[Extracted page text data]
○ ○ ○

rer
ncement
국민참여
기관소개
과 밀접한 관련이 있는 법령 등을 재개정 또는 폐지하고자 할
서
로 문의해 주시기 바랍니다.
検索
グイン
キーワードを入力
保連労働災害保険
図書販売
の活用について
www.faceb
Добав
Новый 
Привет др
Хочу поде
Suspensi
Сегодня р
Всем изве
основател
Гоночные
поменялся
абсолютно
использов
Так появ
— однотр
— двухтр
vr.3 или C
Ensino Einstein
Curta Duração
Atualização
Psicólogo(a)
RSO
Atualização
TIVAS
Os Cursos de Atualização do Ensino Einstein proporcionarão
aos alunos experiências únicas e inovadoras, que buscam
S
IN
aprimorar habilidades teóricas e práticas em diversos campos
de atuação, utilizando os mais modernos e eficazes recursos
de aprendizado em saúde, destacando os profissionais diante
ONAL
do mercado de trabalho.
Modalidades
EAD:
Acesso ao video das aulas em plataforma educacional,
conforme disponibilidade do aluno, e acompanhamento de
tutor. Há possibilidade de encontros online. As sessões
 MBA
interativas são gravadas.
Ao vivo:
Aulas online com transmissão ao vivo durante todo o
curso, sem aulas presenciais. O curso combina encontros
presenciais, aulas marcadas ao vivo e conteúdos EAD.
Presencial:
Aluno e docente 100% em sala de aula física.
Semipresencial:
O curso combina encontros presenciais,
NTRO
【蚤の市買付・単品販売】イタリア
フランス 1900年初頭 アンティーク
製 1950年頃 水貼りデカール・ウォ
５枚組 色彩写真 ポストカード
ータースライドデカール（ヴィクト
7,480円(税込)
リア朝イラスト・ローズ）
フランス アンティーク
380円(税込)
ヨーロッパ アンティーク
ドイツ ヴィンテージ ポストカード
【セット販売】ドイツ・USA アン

○ ○ ○

* WHAT TO DO: All the records above need to be transcribed exactly and in full.

* ANSWER SECTION:
rer
ncement
국민참여
기관소개
과 밀접한 관련이 있는 법령 등을 재개정 또는 폐지하고자 할
서
로 문의해 주시기 바랍니다.
検索
グイン
キーワードを入力
保連労働災害保険
図書販売
の活用について
www.faceb
Добав
Новый 
Привет др
Хочу поде
Suspensi
Сегодня р
Всем изве
основател
Гоночные
поменялся
абсолютно
использов
Так появ
— однотр
— двухтр
vr.3 или C
Ensino Einstein
Curta Duração
Atualização
Psicólogo(a)
RSO
Atualização
TIVAS
Os Cursos de Atualização do Ensino Einstein proporcionarão
aos alunos experiências únicas e inovadoras, que buscam
S
IN
aprimorar habilidades teóricas e práticas em diversos campos
de atuação, utilizando os mais modernos e eficazes recursos
de aprendizado em saúde, destacando os profissionais diante
ONAL
do mercado de trabalho.
Modalidades
EAD:
Acesso ao video das aulas em plataforma educacional,
conforme disponibilidade do aluno, e acompanhamento de
tutor. Há possibilidade de encontros online. As sessões
 MBA
interativas são gravadas.
Ao vivo:
Aulas online com transmissão ao vivo durante todo o
curso, sem aulas presenciais. O curso combina encontros
presenciais, aulas marcadas ao vivo e conteúdos EAD.
Presencial:
Aluno e docente 100% em sala de aula física.
Semipresencial:
O curso combina encontros presenciais,
NTRO
【蚤の市買付・単品販売】イタリア
フランス 1900年初頭 アンティーク
製 1950年頃 水貼りデカール・ウォ
５枚組 色彩写真 ポストカード
ータースライドデカール（ヴィクト
7,480円(税込)
リア朝イラスト・ローズ）
フランス アンティーク
380円(税込)
ヨーロッパ アンティーク
ドイツ ヴィンテージ ポストカード
【セット販売】ドイツ・USA アン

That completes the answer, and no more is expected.